Administration officials praised Trump’s restraint, pointing to small victories in getting the president to tweet that wearing a mask is “patriotic” and focusing on vaccine development.
But this week, the unscripted Trump started showing up again more often.
Trump wrote a series of late night tweets Monday criticizing Anthony Fauci, the government’s top infectious diseases expert. He also spread unproven claims about the efficacy of hydroxychloroquine, an antimalarial drug that Trump has latched onto as a potential treatment for COVID-19 despite limited success.
Trump’s official events at the Red Cross and in Florida were overshadowed by his tweet musing about delaying the November election, something he does not have the power to do but that set off alarm bells among Democrats who fear the president will cast doubt on the result.
Unpredictability has been a staple of Trump’s time in office, frustrating Republicans who are hoping for a more disciplined closing stretch of the 2020 campaign.
“We had the economy contract by 32 percent, and Republicans and Democrats were unable to have any baseline agreement on an unemployment extension let alone a financial relief package, and his tweet about changing the election date dominated the headlines all day,” said Ryan Costello, a former Republican congressman who retired before the 2018 election.
“And I would expect more of that, and if I were a House Republican I would not for a second think that I could lay out a campaign narrative and be able to execute on it without weekly, if not daily, disruptions based on whatever Trump says or does,” he added.
Polls show Trump trailing Biden by healthy margins nationally. While the race is much closer in such swing states as Arizona, Florida and North Carolina, the general trajectory has unnerved the GOP.
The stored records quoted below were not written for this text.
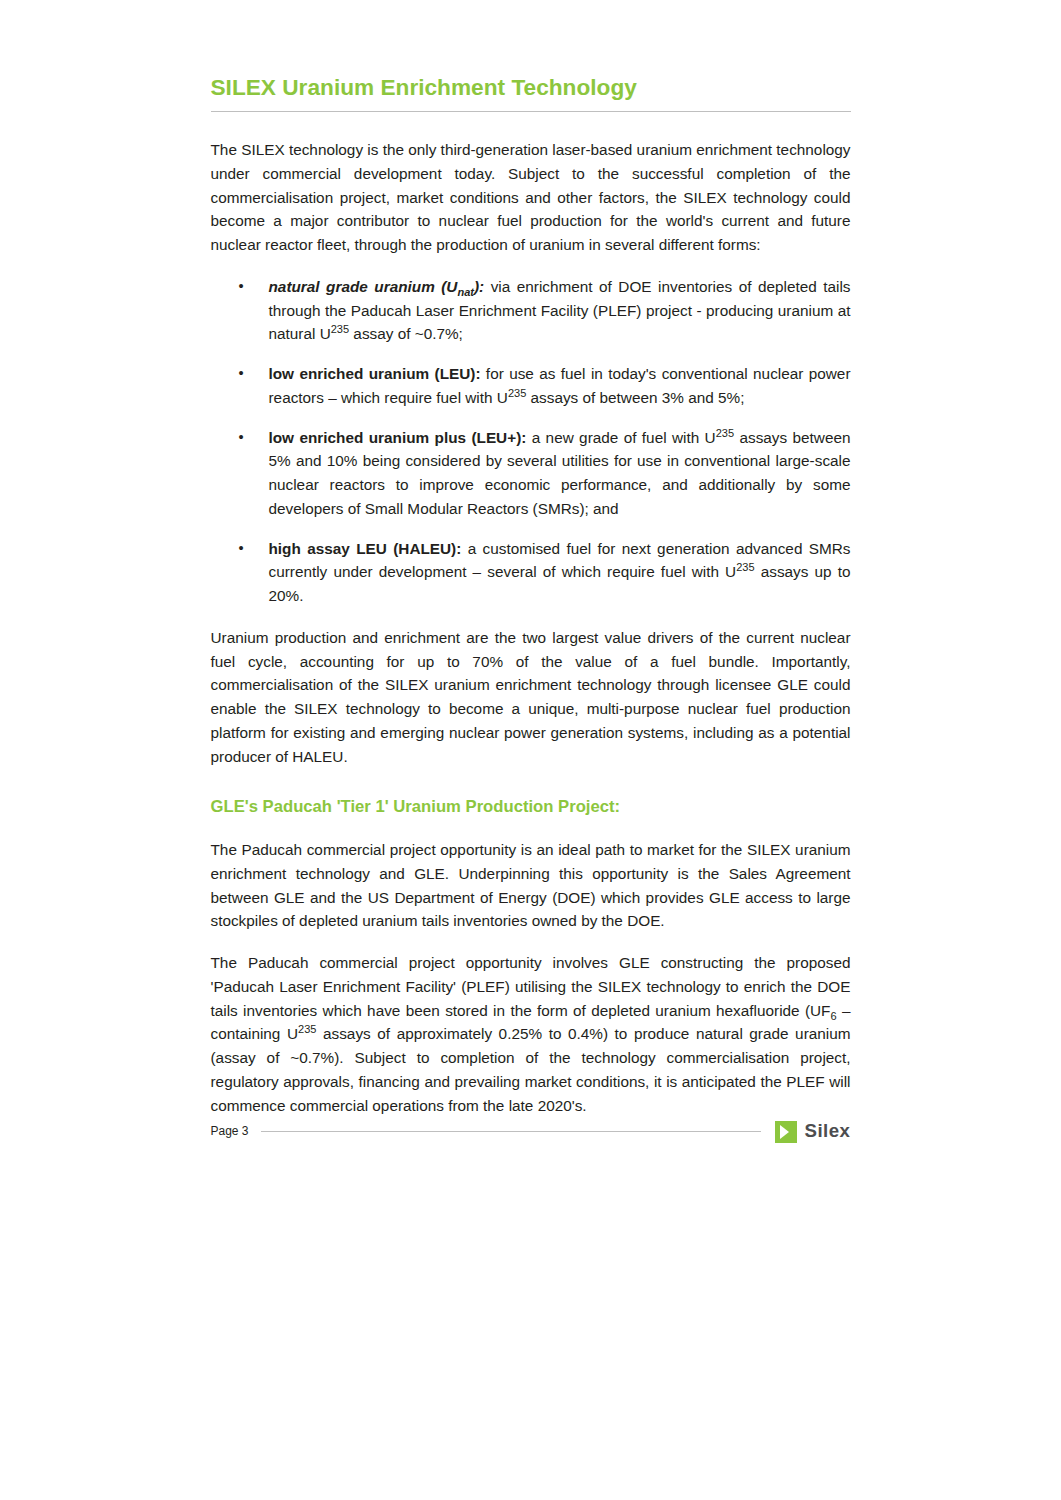SILEX Uranium Enrichment Technology
The SILEX technology is the only third-generation laser-based uranium enrichment technology under commercial development today. Subject to the successful completion of the commercialisation project, market conditions and other factors, the SILEX technology could become a major contributor to nuclear fuel production for the world's current and future nuclear reactor fleet, through the production of uranium in several different forms:
natural grade uranium (Unat): via enrichment of DOE inventories of depleted tails through the Paducah Laser Enrichment Facility (PLEF) project - producing uranium at natural U235 assay of ~0.7%;
low enriched uranium (LEU): for use as fuel in today's conventional nuclear power reactors – which require fuel with U235 assays of between 3% and 5%;
low enriched uranium plus (LEU+): a new grade of fuel with U235 assays between 5% and 10% being considered by several utilities for use in conventional large-scale nuclear reactors to improve economic performance, and additionally by some developers of Small Modular Reactors (SMRs); and
high assay LEU (HALEU): a customised fuel for next generation advanced SMRs currently under development – several of which require fuel with U235 assays up to 20%.
Uranium production and enrichment are the two largest value drivers of the current nuclear fuel cycle, accounting for up to 70% of the value of a fuel bundle. Importantly, commercialisation of the SILEX uranium enrichment technology through licensee GLE could enable the SILEX technology to become a unique, multi-purpose nuclear fuel production platform for existing and emerging nuclear power generation systems, including as a potential producer of HALEU.
GLE's Paducah 'Tier 1' Uranium Production Project:
The Paducah commercial project opportunity is an ideal path to market for the SILEX uranium enrichment technology and GLE. Underpinning this opportunity is the Sales Agreement between GLE and the US Department of Energy (DOE) which provides GLE access to large stockpiles of depleted uranium tails inventories owned by the DOE.
The Paducah commercial project opportunity involves GLE constructing the proposed 'Paducah Laser Enrichment Facility' (PLEF) utilising the SILEX technology to enrich the DOE tails inventories which have been stored in the form of depleted uranium hexafluoride (UF6 – containing U235 assays of approximately 0.25% to 0.4%) to produce natural grade uranium (assay of ~0.7%). Subject to completion of the technology commercialisation project, regulatory approvals, financing and prevailing market conditions, it is anticipated the PLEF will commence commercial operations from the late 2020's.
Page 3 Silex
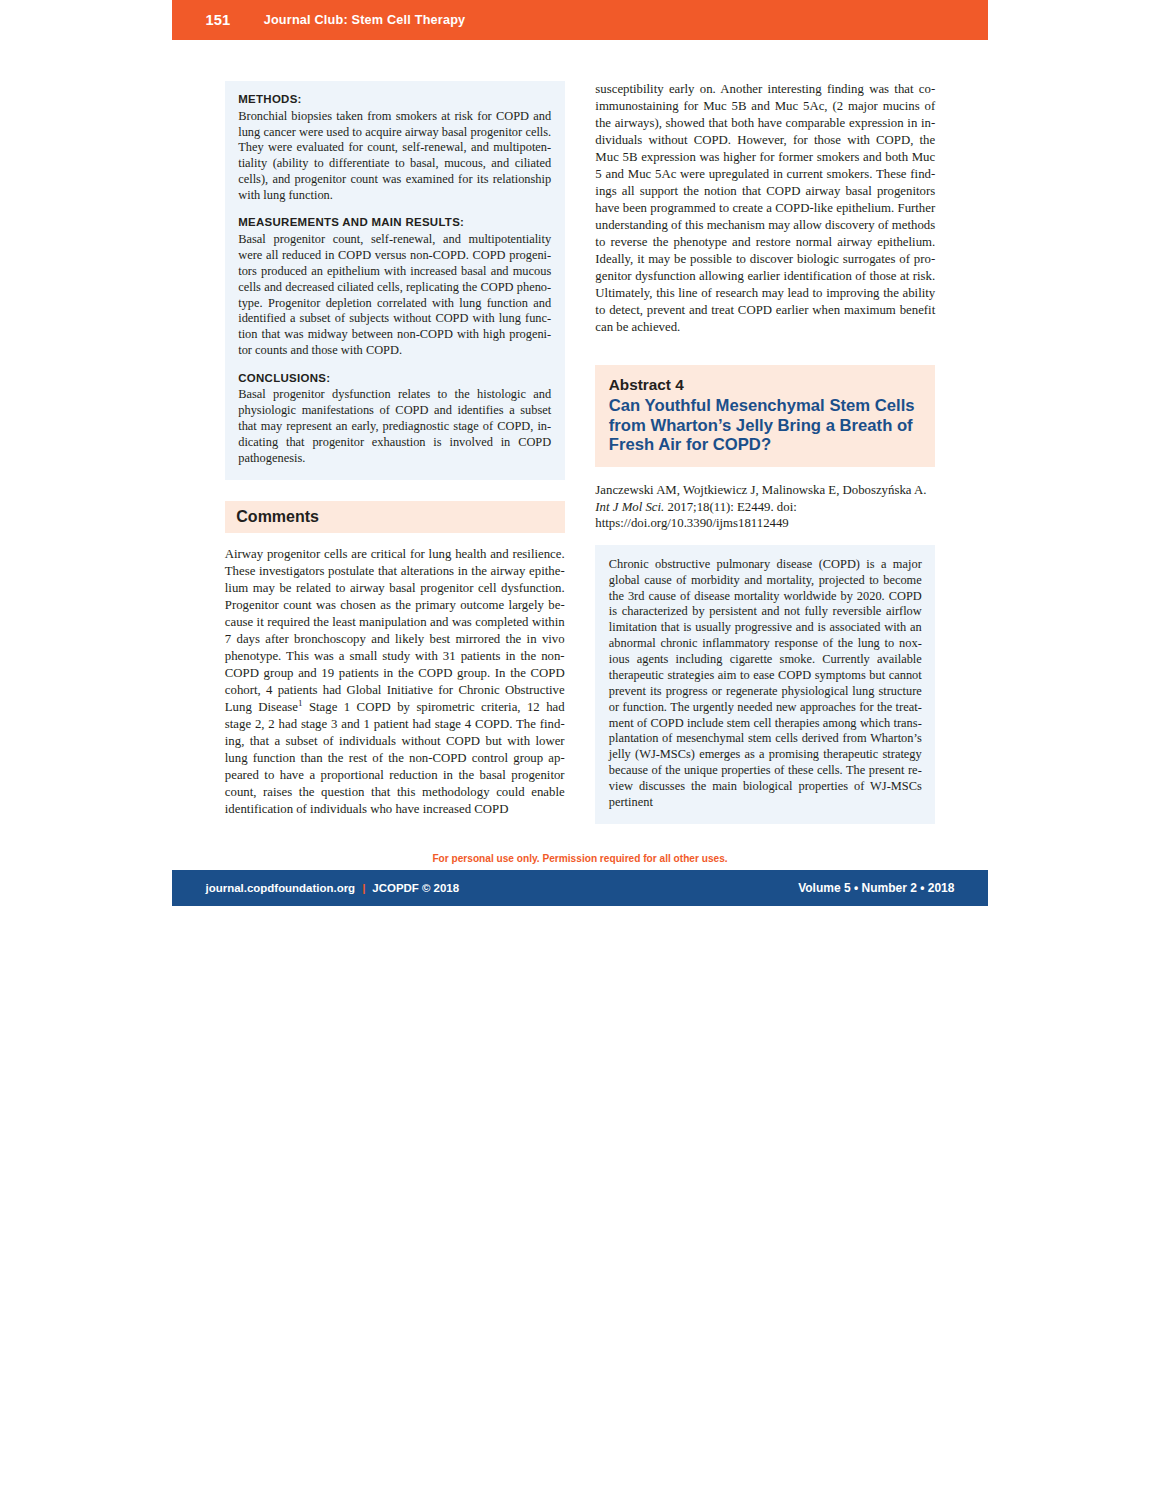151 Journal Club: Stem Cell Therapy
METHODS: Bronchial biopsies taken from smokers at risk for COPD and lung cancer were used to acquire airway basal progenitor cells. They were evaluated for count, self-renewal, and multipotentiality (ability to differentiate to basal, mucous, and ciliated cells), and progenitor count was examined for its relationship with lung function.
MEASUREMENTS AND MAIN RESULTS: Basal progenitor count, self-renewal, and multipotentiality were all reduced in COPD versus non-COPD. COPD progenitors produced an epithelium with increased basal and mucous cells and decreased ciliated cells, replicating the COPD phenotype. Progenitor depletion correlated with lung function and identified a subset of subjects without COPD with lung function that was midway between non-COPD with high progenitor counts and those with COPD.
CONCLUSIONS: Basal progenitor dysfunction relates to the histologic and physiologic manifestations of COPD and identifies a subset that may represent an early, prediagnostic stage of COPD, indicating that progenitor exhaustion is involved in COPD pathogenesis.
Comments
Airway progenitor cells are critical for lung health and resilience. These investigators postulate that alterations in the airway epithelium may be related to airway basal progenitor cell dysfunction. Progenitor count was chosen as the primary outcome largely because it required the least manipulation and was completed within 7 days after bronchoscopy and likely best mirrored the in vivo phenotype. This was a small study with 31 patients in the non-COPD group and 19 patients in the COPD group. In the COPD cohort, 4 patients had Global Initiative for Chronic Obstructive Lung Disease1 Stage 1 COPD by spirometric criteria, 12 had stage 2, 2 had stage 3 and 1 patient had stage 4 COPD. The finding, that a subset of individuals without COPD but with lower lung function than the rest of the non-COPD control group appeared to have a proportional reduction in the basal progenitor count, raises the question that this methodology could enable identification of individuals who have increased COPD
susceptibility early on. Another interesting finding was that co-immunostaining for Muc 5B and Muc 5Ac, (2 major mucins of the airways), showed that both have comparable expression in individuals without COPD. However, for those with COPD, the Muc 5B expression was higher for former smokers and both Muc 5 and Muc 5Ac were upregulated in current smokers. These findings all support the notion that COPD airway basal progenitors have been programmed to create a COPD-like epithelium. Further understanding of this mechanism may allow discovery of methods to reverse the phenotype and restore normal airway epithelium. Ideally, it may be possible to discover biologic surrogates of progenitor dysfunction allowing earlier identification of those at risk. Ultimately, this line of research may lead to improving the ability to detect, prevent and treat COPD earlier when maximum benefit can be achieved.
Abstract 4 Can Youthful Mesenchymal Stem Cells from Wharton’s Jelly Bring a Breath of Fresh Air for COPD?
Janczewski AM, Wojtkiewicz J, Malinowska E, Doboszyńska A. Int J Mol Sci. 2017;18(11): E2449. doi: https://doi.org/10.3390/ijms18112449
Chronic obstructive pulmonary disease (COPD) is a major global cause of morbidity and mortality, projected to become the 3rd cause of disease mortality worldwide by 2020. COPD is characterized by persistent and not fully reversible airflow limitation that is usually progressive and is associated with an abnormal chronic inflammatory response of the lung to noxious agents including cigarette smoke. Currently available therapeutic strategies aim to ease COPD symptoms but cannot prevent its progress or regenerate physiological lung structure or function. The urgently needed new approaches for the treatment of COPD include stem cell therapies among which transplantation of mesenchymal stem cells derived from Wharton’s jelly (WJ-MSCs) emerges as a promising therapeutic strategy because of the unique properties of these cells. The present review discusses the main biological properties of WJ-MSCs pertinent
For personal use only. Permission required for all other uses.
journal.copdfoundation.org | JCOPDF © 2018
Volume 5 • Number 2 • 2018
Strategists and those close to the campaign acknowledge the race will be heavily influenced by the state of the economy and the pandemic, and Republicans are worried about the president’s eroding support with suburban voters.
A New York Times-Siena College poll in June found Trump trailing Biden by 16 percentage points in suburban areas, with 59 percent of suburban voters disapproving of his job performance.
An ABC News-Washington Post poll released earlier this month showed Biden leading Trump 52 percent to 43 percent among suburban voters.
People close to the Trump campaign and the president believe his messaging on law and order and condemnation of protesters can still be effective, particularly if Biden is pulled to the far left of his party.
“Particularly for the demographic Donald Trump needs to be targeting, which is suburban women, our data shows love the law and order message,” said one outside adviser to the president. “They want family safety and security above all else.”
Trump has shown he is disinclined to a dramatic shift in tactics to court those voters, shaping his pitch to the suburbs around stoking fear with a law and order message and warnings that a Biden administration would support low-income housing developments that would lead to a rise in crime in suburbia.
“They want to abolish and really hurt the suburbs because under their plan … they don’t mind if low income housing is built in a neighborhood, in a beautiful suburb of Iowa, but a beautiful suburb anywhere in the country,” Trump said in a tele-rally earlier this week.
That type of rhetoric may backfire, some Republicans warned, given suburban parts of the country are growing increasingly diverse.
“There is no homogenous vanilla unifying set of issues,” said Costello, who represented a suburban Pennsylvania district. “There’s a hell of a lot of diversity in the suburbs just like there is across the country.”